*STATED EXERCISE:* Reproduce the data below word for word, from its first line through the line containing "scientific name: Cairina moschata", with that line included.

(Data entries)
● ● ●

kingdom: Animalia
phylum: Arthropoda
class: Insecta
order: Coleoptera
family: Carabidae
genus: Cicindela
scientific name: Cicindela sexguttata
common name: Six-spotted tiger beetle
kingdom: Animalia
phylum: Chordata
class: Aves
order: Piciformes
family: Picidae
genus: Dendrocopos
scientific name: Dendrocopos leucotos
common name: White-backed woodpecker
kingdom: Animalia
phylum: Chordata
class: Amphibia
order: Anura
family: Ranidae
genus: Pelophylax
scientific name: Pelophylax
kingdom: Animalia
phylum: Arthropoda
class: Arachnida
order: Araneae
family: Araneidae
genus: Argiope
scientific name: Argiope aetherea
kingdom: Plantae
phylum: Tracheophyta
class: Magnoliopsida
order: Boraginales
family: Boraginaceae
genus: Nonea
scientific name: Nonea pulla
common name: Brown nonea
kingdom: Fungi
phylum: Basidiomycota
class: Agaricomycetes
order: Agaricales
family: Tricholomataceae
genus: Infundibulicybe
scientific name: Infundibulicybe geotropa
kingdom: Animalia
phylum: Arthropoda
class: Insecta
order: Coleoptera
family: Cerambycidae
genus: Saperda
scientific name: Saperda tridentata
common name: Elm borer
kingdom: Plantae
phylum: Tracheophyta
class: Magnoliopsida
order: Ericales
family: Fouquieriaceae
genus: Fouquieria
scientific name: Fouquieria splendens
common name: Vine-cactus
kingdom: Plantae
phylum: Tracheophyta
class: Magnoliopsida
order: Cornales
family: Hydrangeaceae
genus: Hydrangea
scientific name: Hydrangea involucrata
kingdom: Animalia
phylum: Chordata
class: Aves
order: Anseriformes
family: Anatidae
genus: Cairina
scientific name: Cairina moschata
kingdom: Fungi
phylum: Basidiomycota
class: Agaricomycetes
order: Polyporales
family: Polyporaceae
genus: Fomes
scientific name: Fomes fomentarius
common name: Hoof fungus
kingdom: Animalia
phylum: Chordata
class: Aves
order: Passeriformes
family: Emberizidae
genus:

● ● ●

*RESPONSE TO THIS EXERCISE:*
kingdom: Animalia
phylum: Arthropoda
class: Insecta
order: Coleoptera
family: Carabidae
genus: Cicindela
scientific name: Cicindela sexguttata
common name: Six-spotted tiger beetle
kingdom: Animalia
phylum: Chordata
class: Aves
order: Piciformes
family: Picidae
genus: Dendrocopos
scientific name: Dendrocopos leucotos
common name: White-backed woodpecker
kingdom: Animalia
phylum: Chordata
class: Amphibia
order: Anura
family: Ranidae
genus: Pelophylax
scientific name: Pelophylax
kingdom: Animalia
phylum: Arthropoda
class: Arachnida
order: Araneae
family: Araneidae
genus: Argiope
scientific name: Argiope aetherea
kingdom: Plantae
phylum: Tracheophyta
class: Magnoliopsida
order: Boraginales
family: Boraginaceae
genus: Nonea
scientific name: Nonea pulla
common name: Brown nonea
kingdom: Fungi
phylum: Basidiomycota
class: Agaricomycetes
order: Agaricales
family: Tricholomataceae
genus: Infundibulicybe
scientific name: Infundibulicybe geotropa
kingdom: Animalia
phylum: Arthropoda
class: Insecta
order: Coleoptera
family: Cerambycidae
genus: Saperda
scientific name: Saperda tridentata
common name: Elm borer
kingdom: Plantae
phylum: Tracheophyta
class: Magnoliopsida
order: Ericales
family: Fouquieriaceae
genus: Fouquieria
scientific name: Fouquieria splendens
common name: Vine-cactus
kingdom: Plantae
phylum: Tracheophyta
class: Magnoliopsida
order: Cornales
family: Hydrangeaceae
genus: Hydrangea
scientific name: Hydrangea involucrata
kingdom: Animalia
phylum: Chordata
class: Aves
order: Anseriformes
family: Anatidae
genus: Cairina
scientific name: Cairina moschata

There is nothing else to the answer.